• **Vereiste 1**
Neem de regels van de records woordelijk over, vanaf het begin van de records tot en met de regel die "family: Vitaceae" bevat.

• **Aangeleverde tekst**
——

Planeetvorming in een protoplanetaire schijf

Tal van sterren bezitten planeten. Dat doet sterk vermoeden dat het vormen van planeten rond een ster de gebruikelijke gang van zaken is. Maar hoe verloopt die vorming? Scientias, 09-02-2019, Matthijs van der Wiel
Dit artikel is oorspronkelijk verschenen in het blad ZENIT, waarin je elke maand alles kunt lezen over sterrenkunde, weerkunde en ruimteonderzoek.

Het voorkomen en ontstaan van exoplaneten
De acht planeten in ons zonnestelsel zijn niet de enige in het universum. Sterrenkundigen hebben inmiddels al duizenden planeten bij andere sterren in de Melkweg ontdekt: exoplaneten. Het klassieke vraagstuk hoe planeten ontstaan, heeft daarmee een veel bredere reikwijdte gekregen dan alleen de zoektocht naar onze eigen oorsprong. Het heeft zich uitgebreid naar een tak van wetenschap die probeert te verklaren, hoe de natuur planetenstelsels opzet en waarom dat met zo'n ogenschijnlijk regelmaat gebeurt, dat het kennelijk bij elke ster plaatsvindt.
Verschillende natuurkundige processen maken het samen mogelijk, dat minuscule bouwstenen zich in miljoenen jaren samenvoegen en enorme planeten laten ontstaan.

——

• **Vereiste 2**
Geef het deel van het artikel over planeetvorming opnieuw, van de woorden met "Planeetvorming in een" tot en met "weerkunde en ruimteonderzoek.", en zet daarin overal "werelden" in plaats van "planeten".

• **Materiaal**
——

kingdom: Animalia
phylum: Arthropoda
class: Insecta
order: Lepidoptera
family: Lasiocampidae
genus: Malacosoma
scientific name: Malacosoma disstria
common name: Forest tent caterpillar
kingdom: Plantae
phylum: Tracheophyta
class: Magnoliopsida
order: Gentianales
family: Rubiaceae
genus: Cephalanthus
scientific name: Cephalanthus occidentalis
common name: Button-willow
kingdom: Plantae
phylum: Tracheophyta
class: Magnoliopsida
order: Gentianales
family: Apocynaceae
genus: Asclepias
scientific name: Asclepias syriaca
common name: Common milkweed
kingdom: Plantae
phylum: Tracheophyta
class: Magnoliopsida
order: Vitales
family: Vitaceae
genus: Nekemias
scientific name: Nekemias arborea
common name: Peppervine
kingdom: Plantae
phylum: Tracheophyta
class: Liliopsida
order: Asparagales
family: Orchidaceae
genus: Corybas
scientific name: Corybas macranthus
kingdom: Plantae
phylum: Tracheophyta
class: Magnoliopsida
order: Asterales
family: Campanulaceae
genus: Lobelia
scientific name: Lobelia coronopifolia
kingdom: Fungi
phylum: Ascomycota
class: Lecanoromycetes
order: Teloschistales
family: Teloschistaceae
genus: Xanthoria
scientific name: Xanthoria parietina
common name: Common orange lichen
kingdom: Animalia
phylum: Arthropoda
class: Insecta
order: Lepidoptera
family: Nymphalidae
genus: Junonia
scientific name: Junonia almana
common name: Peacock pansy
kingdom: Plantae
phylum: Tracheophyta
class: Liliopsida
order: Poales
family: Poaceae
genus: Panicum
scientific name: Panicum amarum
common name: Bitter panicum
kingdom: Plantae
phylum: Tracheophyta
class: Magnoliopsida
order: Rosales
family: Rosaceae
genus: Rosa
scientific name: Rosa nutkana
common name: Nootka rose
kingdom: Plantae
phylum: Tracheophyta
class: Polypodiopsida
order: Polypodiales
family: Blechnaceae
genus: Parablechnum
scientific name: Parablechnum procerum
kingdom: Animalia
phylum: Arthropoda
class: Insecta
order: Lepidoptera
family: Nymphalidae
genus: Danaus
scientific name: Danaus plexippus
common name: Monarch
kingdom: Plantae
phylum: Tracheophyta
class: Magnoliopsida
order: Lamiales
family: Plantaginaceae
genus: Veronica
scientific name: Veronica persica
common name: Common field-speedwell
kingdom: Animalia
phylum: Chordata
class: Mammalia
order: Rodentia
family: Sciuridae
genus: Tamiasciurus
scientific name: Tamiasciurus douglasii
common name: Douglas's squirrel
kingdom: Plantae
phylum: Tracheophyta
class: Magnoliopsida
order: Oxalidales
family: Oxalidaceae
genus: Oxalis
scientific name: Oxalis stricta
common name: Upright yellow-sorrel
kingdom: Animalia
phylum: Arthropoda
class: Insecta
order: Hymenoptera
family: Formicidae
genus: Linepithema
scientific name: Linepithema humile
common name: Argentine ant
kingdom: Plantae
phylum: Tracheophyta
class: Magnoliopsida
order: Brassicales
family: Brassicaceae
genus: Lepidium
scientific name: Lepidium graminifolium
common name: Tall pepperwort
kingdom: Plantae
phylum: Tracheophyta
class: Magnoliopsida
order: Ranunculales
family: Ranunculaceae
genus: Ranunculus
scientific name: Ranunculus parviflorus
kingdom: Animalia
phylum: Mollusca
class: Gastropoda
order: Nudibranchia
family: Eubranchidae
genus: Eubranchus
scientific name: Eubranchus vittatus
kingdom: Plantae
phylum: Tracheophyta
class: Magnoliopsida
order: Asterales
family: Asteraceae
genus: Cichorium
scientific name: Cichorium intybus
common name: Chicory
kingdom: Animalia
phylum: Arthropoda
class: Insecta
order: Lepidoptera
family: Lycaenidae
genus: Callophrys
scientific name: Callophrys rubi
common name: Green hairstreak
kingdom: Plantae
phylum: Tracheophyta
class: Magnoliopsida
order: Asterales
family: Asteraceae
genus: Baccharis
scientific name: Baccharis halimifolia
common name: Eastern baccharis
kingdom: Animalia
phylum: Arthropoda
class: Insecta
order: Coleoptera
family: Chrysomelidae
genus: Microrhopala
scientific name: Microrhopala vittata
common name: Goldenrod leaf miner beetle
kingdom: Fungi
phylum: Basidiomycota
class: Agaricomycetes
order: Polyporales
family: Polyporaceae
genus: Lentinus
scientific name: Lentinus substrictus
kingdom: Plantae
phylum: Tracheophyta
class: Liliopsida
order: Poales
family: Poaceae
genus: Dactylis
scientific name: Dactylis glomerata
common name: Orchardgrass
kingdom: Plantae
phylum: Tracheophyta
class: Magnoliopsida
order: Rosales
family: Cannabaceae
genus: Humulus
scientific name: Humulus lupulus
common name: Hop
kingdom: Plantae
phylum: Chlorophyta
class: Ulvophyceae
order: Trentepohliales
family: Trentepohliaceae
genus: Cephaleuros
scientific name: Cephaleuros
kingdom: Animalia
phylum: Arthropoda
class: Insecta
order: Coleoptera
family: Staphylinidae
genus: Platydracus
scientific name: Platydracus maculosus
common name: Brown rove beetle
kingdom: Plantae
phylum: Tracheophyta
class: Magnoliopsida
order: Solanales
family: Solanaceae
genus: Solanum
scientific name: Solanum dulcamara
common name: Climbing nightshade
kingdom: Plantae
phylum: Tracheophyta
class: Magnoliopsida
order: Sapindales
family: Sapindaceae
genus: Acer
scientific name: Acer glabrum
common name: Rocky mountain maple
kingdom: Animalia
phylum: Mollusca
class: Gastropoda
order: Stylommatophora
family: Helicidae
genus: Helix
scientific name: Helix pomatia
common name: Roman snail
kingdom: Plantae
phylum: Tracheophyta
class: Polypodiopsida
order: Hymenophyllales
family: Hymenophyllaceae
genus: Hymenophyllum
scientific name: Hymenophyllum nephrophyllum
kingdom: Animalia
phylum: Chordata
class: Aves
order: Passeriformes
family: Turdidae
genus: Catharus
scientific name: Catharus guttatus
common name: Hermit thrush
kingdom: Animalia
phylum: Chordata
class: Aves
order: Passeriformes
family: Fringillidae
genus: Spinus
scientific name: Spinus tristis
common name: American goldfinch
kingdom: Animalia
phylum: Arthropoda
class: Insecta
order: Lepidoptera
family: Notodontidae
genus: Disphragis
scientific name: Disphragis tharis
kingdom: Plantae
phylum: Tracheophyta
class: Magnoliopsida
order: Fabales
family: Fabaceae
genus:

——

• **Volledig antwoord 1**
kingdom: Animalia
phylum: Arthropoda
class: Insecta
order: Lepidoptera
family: Lasiocampidae
genus: Malacosoma
scientific name: Malacosoma disstria
common name: Forest tent caterpillar
kingdom: Plantae
phylum: Tracheophyta
class: Magnoliopsida
order: Gentianales
family: Rubiaceae
genus: Cephalanthus
scientific name: Cephalanthus occidentalis
common name: Button-willow
kingdom: Plantae
phylum: Tracheophyta
class: Magnoliopsida
order: Gentianales
family: Apocynaceae
genus: Asclepias
scientific name: Asclepias syriaca
common name: Common milkweed
kingdom: Plantae
phylum: Tracheophyta
class: Magnoliopsida
order: Vitales
family: Vitaceae

• **Volledig antwoord 2**
Planeetvorming in een protoplanetaire schijf

Tal van sterren bezitten werelden. Dat doet sterk vermoeden dat het vormen van werelden rond een ster de gebruikelijke gang van zaken is. Maar hoe verloopt die vorming? Scientias, 09-02-2019, Matthijs van der Wiel
Dit artikel is oorspronkelijk verschenen in het blad ZENIT, waarin je elke maand alles kunt lezen over sterrenkunde, weerkunde en ruimteonderzoek.